Calculate the integrals below using the theory seen on Cauchy's integral formula. Do not use the formula that involves parameterization to $\gamma$ when the path is of class $C^1$ ny parts.
a)$\int_{\gamma} \frac{log z}{z^n}dz$, where $\gamma(t) = 1 + \frac{1}{2}e^{it}, 0 \le t \le 2\pi$ e $n \in \mathbb N$.
b)$\int_{\gamma} \frac{z^2 + 1}{z(z^2 + 9)}dz$, where $\gamma(t) = re^{it}, 0 \leq t \leq 2 \pi$, and $0 \lt r$ and $r \ne 3$.
a)Let $a =0, n=n,f(z)=log z$
$f'(1)= \frac{1}{zln10}$
$f^{(2)}= - \frac{1}{z^2 ln 10}$
$f^{(3)}= \frac{2}{z^3 ln 10}$
$f^{(4)}= - \frac{6}{z^4 ln 10}$
$f^{(5)}= \frac{24}{z^5 ln 10}$
$f^{(6)}= - \frac{120}{z^5 ln 10}$
$f^{(7)}= \frac{720}{z^5 ln 10}$
$f^{(n)}= (-1)^{(n+1)}\frac{(n-1)!}{z^5 ln 10} = \frac{n!}{2 \pi i} \int\frac{log z}{(z-0)^n} = (-1)^{(n+1)}\frac{2 \pi i}{z^5 ln 10 n} = \int\frac{log z}{(z-0)^n}$
b)
I think there's something missing for item a) but I'm not quite sure what.
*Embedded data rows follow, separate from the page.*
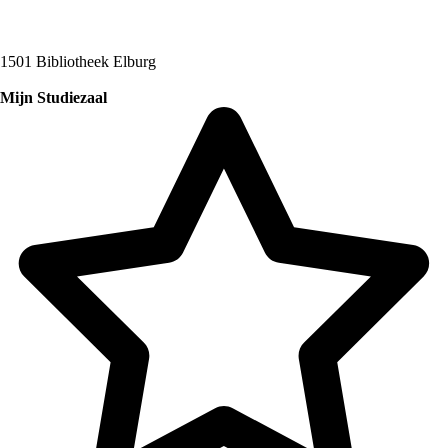
1501 Bibliotheek Elburg
Mijn Studiezaal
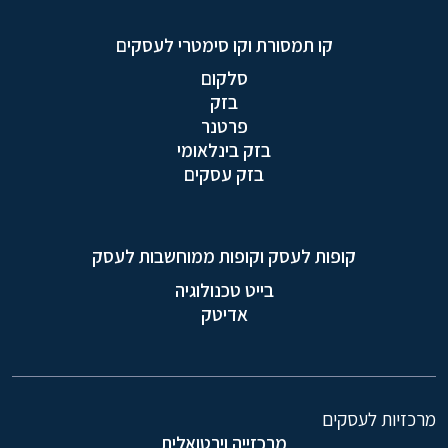
קו תמסורת וקו סימטרי לעסקים
סלקום
בזק
פרטנר
בזק בינלאומי
בזק עסקים
קופות לעסק וקופות ממוחשבות לעסק
בייט טכנולוגיה
אדיטק
מרכזיות לעסקים
מרכזייה וירטואלית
As for b) I'm kind of lost, would partial fractions work? seems quite complicated.
Since $\frac{z^2+1}{z(z^2+9)}=\frac{1/9}{z}+\frac{4/9}{z+3i}+\frac{4/9}{z-3i}$, we get that $$\int_{\gamma}\frac{z^2+1}{z(z^2+9)}dz=\int_{\gamma}\frac{1/9}{z}dz+\int_{\gamma}\frac{4/9}{z+3i}dz+\int_{\gamma}\frac{4/9}{z-3i}dz$$ Applying the cauchy's integral formula we obtain that
$$\int_{\gamma}\frac{z^2+1}{z(z^2+9)}dz=\begin{cases} \frac{2\pi i}{9} & 0<r<3 \\ 2\pi i & {r>3} \end{cases}$$
Note that using residues theorem is easier. Since the poles of the function are $z=0,z=\pm 3i$, which are all simple, we need to differenciate two cases.
If $0<r<3$
The onlye pole contained in the interior of our contour is $z=0$ so just applying the residues theorem we get $$\int_{\gamma}\frac{z^2+1}{z(z^2+9)}dz=2\pi i Res(f,0)=2\pi i \lim_{z\to 0}z\frac{z^2+1}{z(z^2+9)}=2\pi i \frac{1}{9}=\frac{2\pi i}{9}$$
If $3<r$
Now all the poles are contained in the interior of the contour so we just apply the residues theorem to all of them:
$$\int_{\gamma}\frac{z^2+1}{z(z^2+9)}dz=2\pi i (Res(f,0)+Res(f,3i)+Res(f,-3i))=2\pi i$$